It’s amazing how often you hear the words “I’d love to….”. But you know that person will never do the thing they’d love to do, even though there’s absolutely nothing stopping them.
I most commonly hear it in relation to my playing Roller Derby. When I tell people I play they’ve either never heard of it, or they become immediately animated. They’ve seen Whip It, they went to see a game once, they’d LOVE to give it a go, but……
And there’s always a but. They’re too old, they can’t skate, they’re really clumsy, they’re really unfit, they’re not very aggressive. And you know that person will never get out there and try it, but they’ll always wish they had.
I’ve been playing Roller Derby now for over 4 years. When I started I was in my early 30s. I ran, but not very fast, and I certainly wasn’t a gym bunny. I hadn’t been on a pair of roller skates since I was about 8 years old, and even then what I mostly did on them was roll down hill. 10 years previously in my early 20s I owned a pair of rollerblades which I used twice to skate awkwardly up and down the sea front, till I realised that the south coast wasn’t California and it kind of sucked. I don’t know where they are now.
I once threw my back out walking up stairs, and when I was little my Mum & Dad wouldn’t take me ice skating because I couldn’t be trusted not to fall over my own feet.
So yeah, I have all those excuses too.
So what’s the real reason those people never take up Roller Derby?
Most likely?
Fear.
Specifically fear of failure.
It doesn’t have to be Roller Derby. It could be learning to knit, it could be going back to college and getting your degree, or it could be entering a 10k run.
Whenever we start something new, or commit to something, we make ourselves vulnerable. All the times we say “I’d love to….”, and never do, we leave the door open. We can dream that if only we were younger, richer, fitter or less clumsy we would totally be AWESOME AT THE THING. But we don’t have to find out that we’re not. We don’t have to commit to the work it takes to achieve something, and we never have to give it up because we discover it’s not for us.

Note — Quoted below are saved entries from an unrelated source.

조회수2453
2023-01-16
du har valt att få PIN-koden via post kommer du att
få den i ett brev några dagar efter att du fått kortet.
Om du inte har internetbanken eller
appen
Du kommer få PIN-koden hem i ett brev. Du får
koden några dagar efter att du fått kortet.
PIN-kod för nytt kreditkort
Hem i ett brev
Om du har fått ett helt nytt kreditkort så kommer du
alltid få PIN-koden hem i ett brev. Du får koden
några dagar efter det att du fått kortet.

Sometimes it’s easier not to try, than to try and fail.
But if you never try, you never learn anything. You never take those first steps and discover anything new about yourself.
Starting Roller Derby was a huge learning curve for me. I’ve quit lots of things that I wasn’t any good at immediately (there’s a reason I can’t drive!). Roller Derby taught me I wasn’t as mentally tough as I thought I was, that actually I was a big baby, afraid to fail and never trying. It taught me that actually I COULD, if I tried, and tried, and tried. It taught me that the key to success is failing.

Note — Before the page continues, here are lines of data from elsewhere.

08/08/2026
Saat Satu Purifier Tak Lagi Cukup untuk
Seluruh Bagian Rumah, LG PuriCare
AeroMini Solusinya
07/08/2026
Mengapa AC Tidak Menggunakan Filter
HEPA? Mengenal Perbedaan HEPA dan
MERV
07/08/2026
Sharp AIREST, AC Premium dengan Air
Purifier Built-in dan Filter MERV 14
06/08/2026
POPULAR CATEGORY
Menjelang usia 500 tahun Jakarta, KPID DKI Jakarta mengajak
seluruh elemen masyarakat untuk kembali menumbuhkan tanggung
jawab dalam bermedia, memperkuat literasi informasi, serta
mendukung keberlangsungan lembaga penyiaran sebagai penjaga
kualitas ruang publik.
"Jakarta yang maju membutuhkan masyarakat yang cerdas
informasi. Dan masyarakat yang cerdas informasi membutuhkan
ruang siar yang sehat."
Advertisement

It also taught me that I have strengths. That reliability and consistency are valuable and you don’t always have to be the star to make a difference. It taught me that I could be mentally tough, but that I needed to work on it, and it taught me to keep trying and that success felt even better after hard work.
If I hadn’t stepped up, got over the fear that I’d look a bit stupid, and gone to that first session, I wouldn’t be the same person now.
Fear is a funny thing. We’re conditioned to avoid situations that make us afraid. Fight or Flight is a real thing. It’s designed to help us stay alive, to fight for our lives, or run away and live to fight another day. But the fear of looking a bit silly? Well, lets face it, that doesn’t really serve any purpose at all.
All it does is hold you back.
Learning to knit or signing up for a 10k are far more likely to be experiences that change your life for the better than cause you harm (though knitting needles do look darn scary), but we let the fear that we might not be good at it, the fear that other people might think we’re silly for trying, stop us doing something that could change our lives forever.
Or it might not. You might sign up for that 10k, learn that actually you really hate running, especially long distances, decide not to bother and just go to the pub. Your life will continue along as it always has. Except now you know that running is NOT the sport for you, and maybe you’ll have a hilarious anecdote about that time you spent £20 signing up for a race and then went to the pub instead (you might have to work hard to make it a hilarious anecdote, but you can do it, a career as a stand up comedian might beckon. See, that 10k did change your life after all.)
Is there something that you would really love to try? Not something that you think you should do (I finally figured out I wasn’t learning to knit because I don’t want to, so ner.), but something that you would LOVE to do?
What is stopping you?
There’s valid reasons not to do stuff, money, things that happen on nights you already have commitments, actual physical and mental disabilities. But if we’ve excluded all of those, are you sure you’re just not scared to fail?
You’re probably not going to get less scared. So sometimes you just have to suck it up and do it anyway. The first time I went to the free weights section of the Gym on my own I lurked behind a pillar for 10 minutes waiting for a rack to become free because I was scared to ask how long the person using it would be. These days I just stride right up and say “How many sets do you have left?”, well, I do most days, and as long as they don’t look scary.
This Autumn, I dare you to pick something you’ve always wanted to do, and just go do it.